Daneben nutze er auch die Chancen, die Anleihen in lokaler Währung von osteuropäischen EU-Beitrittskandidaten sowie Unternehmensanleihen böten. Diese Engagements seien jedoch immer auf kleinere Beimischungen beschränkt. In polnischen Zloty- und ungarischen Forint-Anleihen, die sich in den vergangenen Monaten als Renditebeschleuniger innerhalb eines europäischen Rentenportfolios erwiesen hätten, steckten derzeit jeweils 3 %. Auf Unternehmensanleihen entfielen 12 % der Fondsmittel.

Mit einer Performance von 6,87 % belegt der DekaLux-Bond Platz elf im Gesamtklassement. Der Fonds der zur Sparkassenorganisation gehörenden Deka Investment hat laut dem verantwortlichen Deka-Fondsmanager Wolfgang Zecha rund 6 % der ihm anvertrauten Mittel in Anleihen aus Ungarn, Polen, Tschechien und der Slowakei investiert, die auf die jeweilige Landeswährung lauten. Er betont, die Quote noch um bis zu drei Prozentpunkte auszubauen zu wollen, wenn sich günstige Einstiegsniveaus an diesen Märkten bieten würden. Denn er sei überzeugt, dass der Prozess der Zinsangleichung bei den EU-Beitrittskandidaten an das tiefere Euroland-Niveau weiter voranschreiten werde.

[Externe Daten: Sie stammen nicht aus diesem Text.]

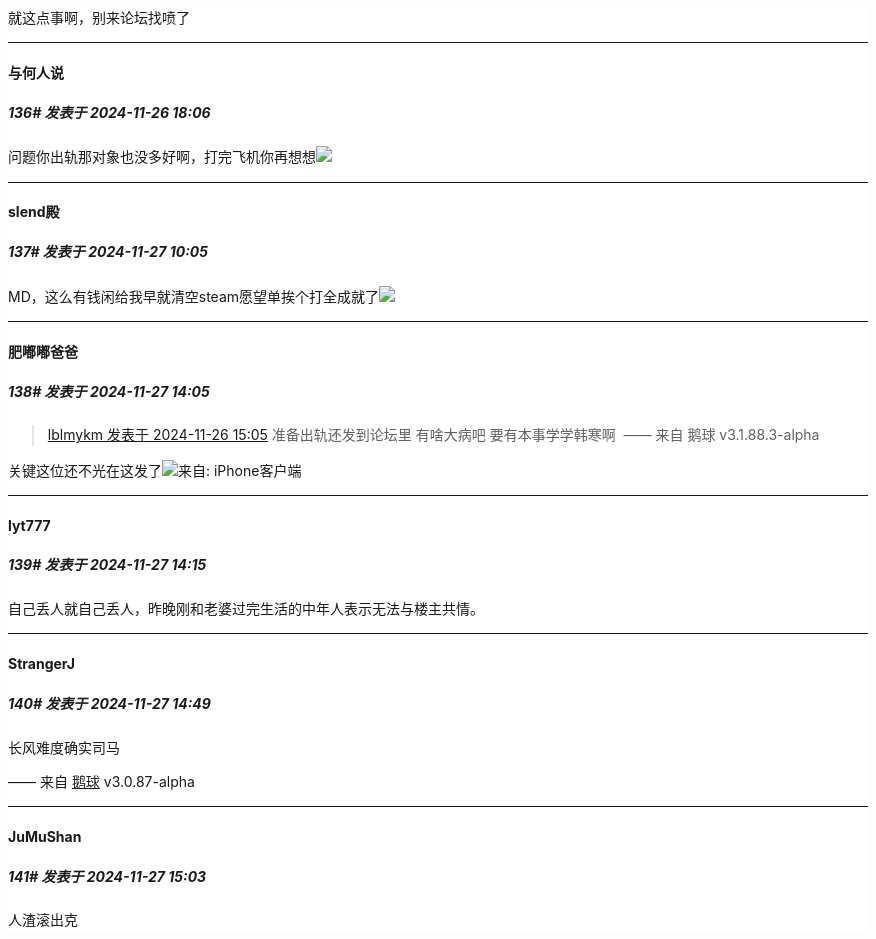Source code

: 就这点事啊，别来论坛找喷了


*****

####  与何人说  
##### 136#       发表于 2024-11-26 18:06

问题你出轨那对象也没多好啊，打完飞机你再想想<img src="https://static.saraba1st.com/image/smiley/face2017/048.png" referrerpolicy="no-referrer">


*****

####  slend殿  
##### 137#       发表于 2024-11-27 10:05

MD，这么有钱闲给我早就清空steam愿望单挨个打全成就了<img src="https://static.saraba1st.com/image/smiley/face2017/001.png" referrerpolicy="no-referrer">


*****

####  肥嘟嘟爸爸  
##### 138#       发表于 2024-11-27 14:05

<blockquote><a href="httphttps://bbs.saraba1st.com/2b/forum.php?mod=redirect&amp;goto=findpost&amp;pid=66778837&amp;ptid=2207877" target="_blank"> lblmykm 发表于 2024-11-26 15:05</a> 准备出轨还发到论坛里 有啥大病吧 要有本事学学韩寒啊  —— 来自 鹅球 v3.1.88.3-alpha </blockquote>
关键这位还不光在这发了<img src="https://static.saraba1st.com/image/smiley/animal2017/002.png" referrerpolicy="no-referrer">来自: iPhone客户端


*****

####  lyt777  
##### 139#       发表于 2024-11-27 14:15

自己丢人就自己丢人，昨晚刚和老婆过完生活的中年人表示无法与楼主共情。


*****

####  StrangerJ  
##### 140#       发表于 2024-11-27 14:49

长风难度确实司马

—— 来自 [鹅球](https://www.pgyer.com/xfPejhuq) v3.0.87-alpha


*****

####  JuMuShan  
##### 141#       发表于 2024-11-27 15:03

人渣滚出克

Für besonders attraktiv halte er derzeit auch schwedische und dänische Anleihen, in denen er zurzeit mit 7 % bzw. 8 % investiert sei. Die Schwedenkrone sei, obwohl sie sich zuletzt schon deutlich von ihrem Tief erholt habe, weiter als unterbewertet anzusehen. Zudem böte der Rentenmarkt des Landes Zinsphantasie.

Am Euroland-Rentenmarkt, wo regelmäßig 50 bis 60 %, und aktuell 55 % der Fondsmittel investiert seien, halte er insbesondere mittlere und lange Laufzeiten für interessant. Am britischen Rentenmarkt seien knapp 18 %, in Unternehmensanleihen regelmäßig zwischen 10 und 15 % der Fondsmittel investiert.